JOHANNESBURG, Tuesday 20th January: The Treatment Action Campaign (TAC), Doctors Without Borders (MSF) and SECTION27 applaud India’s decision to reject a patent application on sofosbuvir, an important new treatment for Hepatitis C. Last Wednesday’s decision paves the way for increased access to more affordable sofosbuvir in India and other countries who choose to implement legal flexibilities available under international law to increase access to the drug. However, existing patents on sofosbuvir in South Africa could block access to the cheaper generic versions that will become available due to the ruling.  The government should therefore urgently finalise the national intellectual property policy to allow South Africa to better protect access to medicines.

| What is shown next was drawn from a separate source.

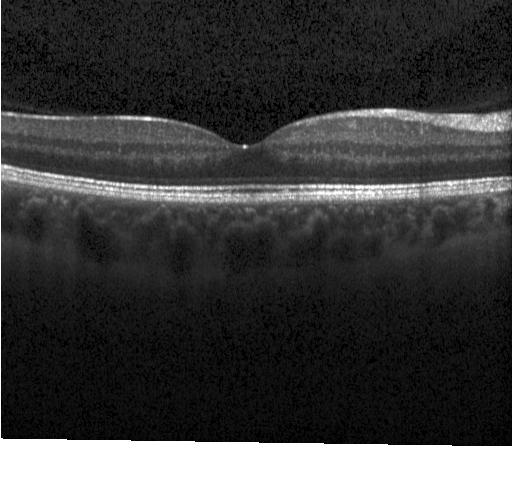

Retinal OCT B-scan · centered on the fovea
Dx: neither choroidal neovascularization, diabetic macular edema, nor drusen.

Rejection of the patent in India will allow generic manufacturers that have not already signed restrictive licensing agreements with Gilead to produce sofosbuvir at much lower prices than currently available. Research conducted by Dr Andrew Hill at the University of Liverpool, for example, suggests that sofosbuvir can be profitably produced for as little as $102 (R1,182) per 12 week course.

However, patent protection in South Africa prevents open competition, and could block generic versions of sofosbuvir and other new HCV drugs from reaching the domestic market. The same sofosbuvir patent rejected in India was granted in South Africa, and will only expire in 2025. South Africa has also granted multiple ‘secondary’ patents on sofosbuvir, with the latest patent only expiring in 2034. If reforms proposed in South Africa’s draft intellectual property policy are implemented, the number of such secondary patents granted will be dramatically reduced.


Wednesday, January 14, 2015

Key Hepatitis C Patent Rejected In India For Lack Of Novelty, Inventive Step

Today’s rejection by the Patent Office Controller of India of a patent application by Gilead company for a key drug against hepatitis C is being hailed by advocates as a path to dramatically lower costs of treatment for the disease. Hepatitis C has made news for the emergence of exorbitantly priced medicines over the past year. A look at the decision shows that a provision in India’s law continues to stop patent applications if they fail to show sufficient novelty and inventive step – and are subject to opposition.

The patent office decision dated 13 January is available here [pdf].

The decision states that oppositions to several patent applications on sofosbuvir were filed by the Initiative for Medicines, Access & Knowledge (I-MAK), and the Delhi Network of Positive People (DNP+), in November 2013 and March 2014, arguing that they were not sufficiently novel and inventive as required for a patent. Gilead then made arguments explaining why these oppositions were not valid.